_About this task_
Can you carry on the account below of the Gospel among the Yolngu of Galiwin'ku, picking up right after its final sentence?

_Page excerpt_
○ ○ ○

God created the earth and people - with His character in them - then put groups of people in different lands with different languages and cultures (Gen 1 & 11). So GOD was already in Australia before the British arrived with the Gospel. But for thousands of years those cultures that He created have been corrupted. The Gospel came to Arnhem Land in the early 1920s and the Methodist Church established Galiwin’ku community in 1942 on Elcho Island, about 500km east of Darwin, N.T.
In 1957 two significant Yolngu clan leaders, Batangga and Wili, led their people in the Yolngu Covenant. They erected their sacred rangga poles next to the church, and put up a large banner in their language that stated that they were turning from their old ways and committing all of Yolngu life to marrngal’yun djirwalili Godala (the true God in Heaven).
About twenty years later the church took a year to go through a pictorial overview study of the whole Bible – very significant for people who have a Hebraic worldview rather than a New Testament Greek worldview. Some people started to use the name of the most powerful spirit in their culture for ‘God’. Yolngu Bible translation assistants talked about it and wrote a list of that spirit’s character on a board alongside the character of the God in the Bible. They decided that they were clearly different. (This spirit is often called the Rainbow Serpent, that some believe is Satan).

○ ○ ○

_Input data_
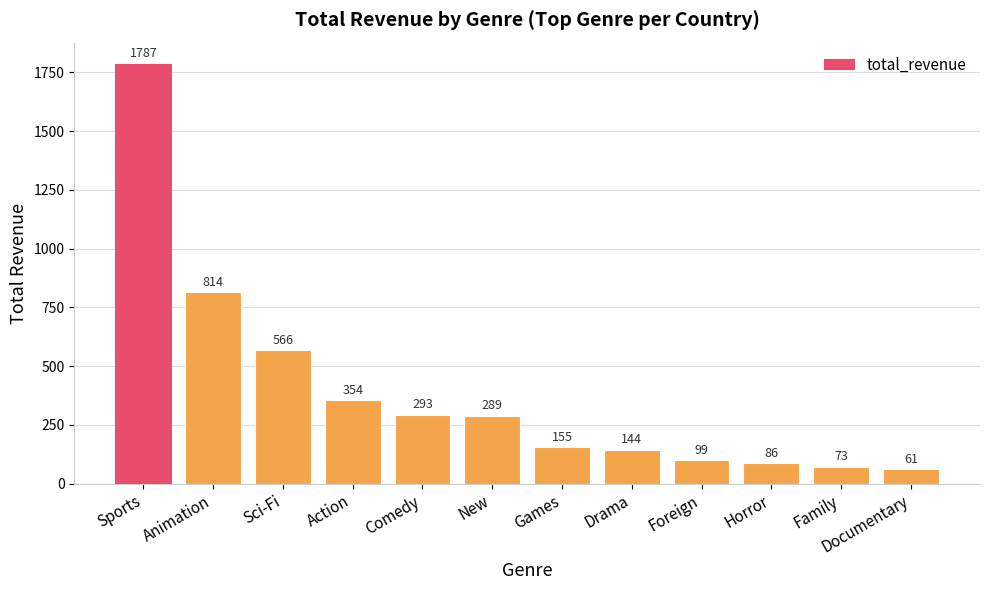

What position from the right is Documentary?

1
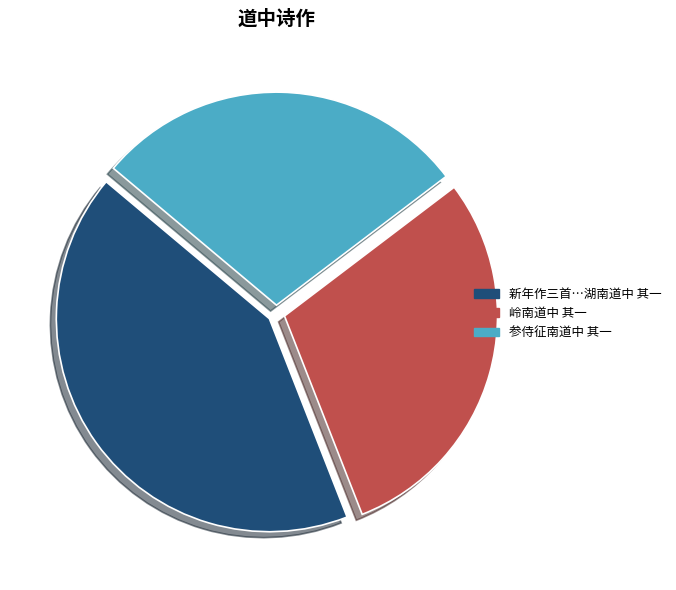

Is there a majority slice in this chart?

No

○ ○ ○

_Expected answer_
A hunger for God developed over the next few years, but the two spiritual leaders, Djiniyini and Kevin (sons of the 1957 leaders), went through God’s refining fire in their personal family life. On Pentecost Sunday 1978 the question was asked: Why wouldn’t God pour out His Spirit - here, today - like He did in the book of Acts? It brought a new hope and belief – an expectancy – to their prayers, and they saw God answer powerfully. The Mission had always started each workday with a devotional prayertime. Now the church started to meet for extra prayer each morning, gathering together in groups of three or four in the church to pray in their own languages – no talking, just deep prayer.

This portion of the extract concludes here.